* [EXERCISE INSTRUCTIONS] Copy all the lines of the data that include the word "owner".

* [DATASET EXCERPTS]
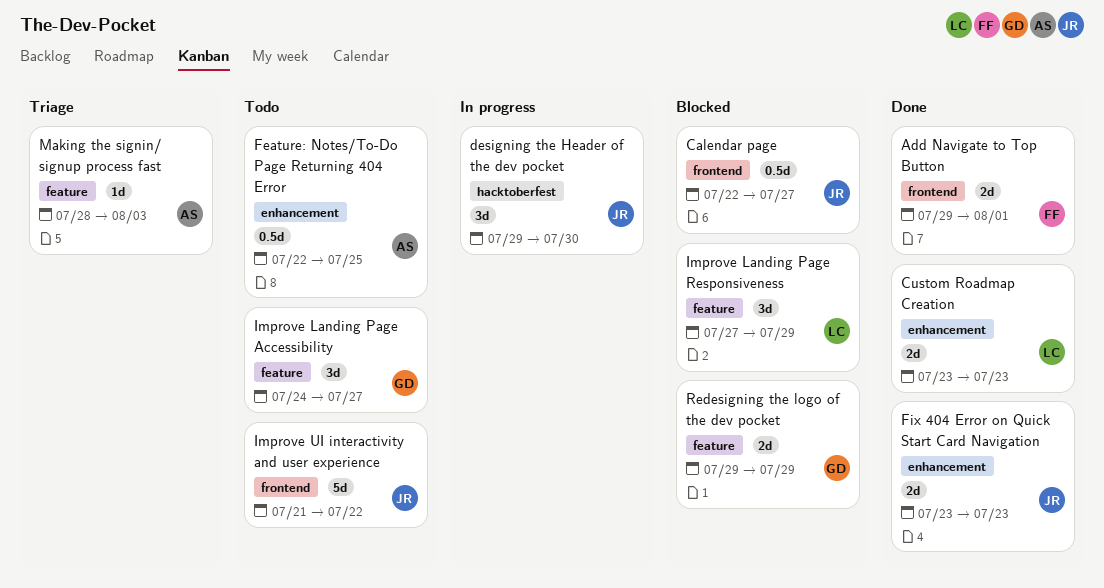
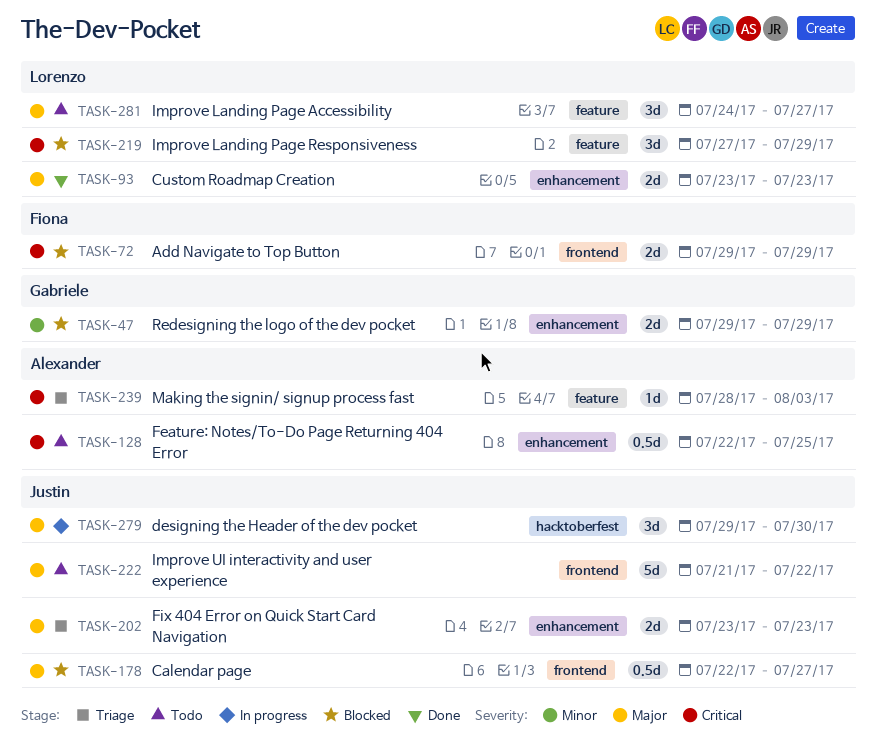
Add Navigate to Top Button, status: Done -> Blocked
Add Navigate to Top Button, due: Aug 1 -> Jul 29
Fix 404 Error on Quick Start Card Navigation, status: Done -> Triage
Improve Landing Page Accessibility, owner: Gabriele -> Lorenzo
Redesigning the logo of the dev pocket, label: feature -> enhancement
--
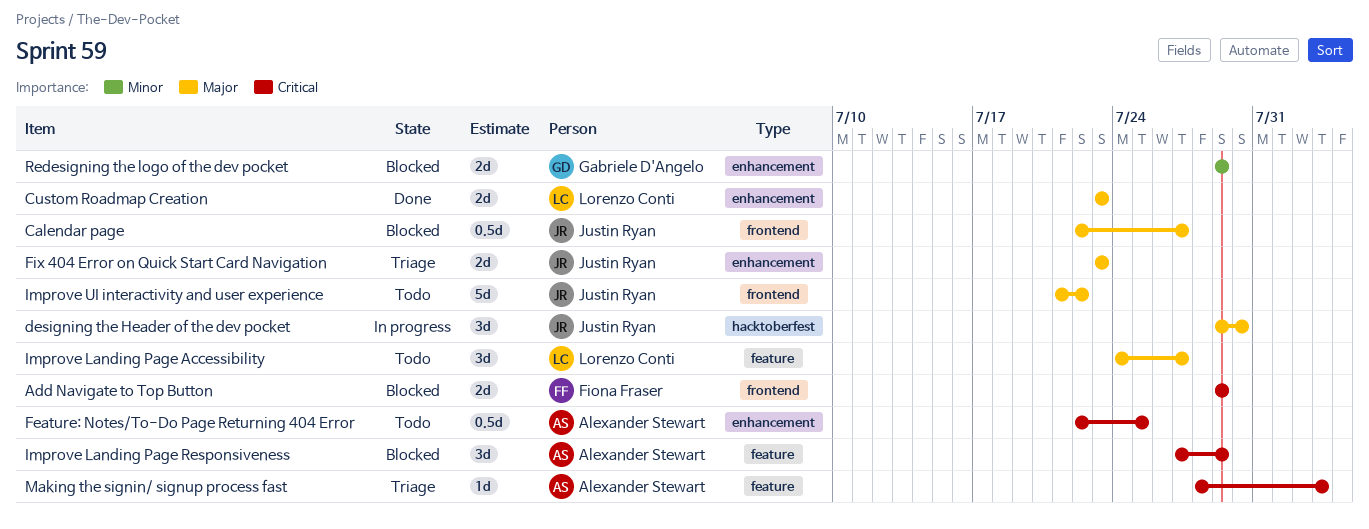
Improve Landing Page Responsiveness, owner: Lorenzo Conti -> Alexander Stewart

* [COMPLETED TASK]
Improve Landing Page Accessibility, owner: Gabriele -> Lorenzo
Improve Landing Page Responsiveness, owner: Lorenzo Conti -> Alexander Stewart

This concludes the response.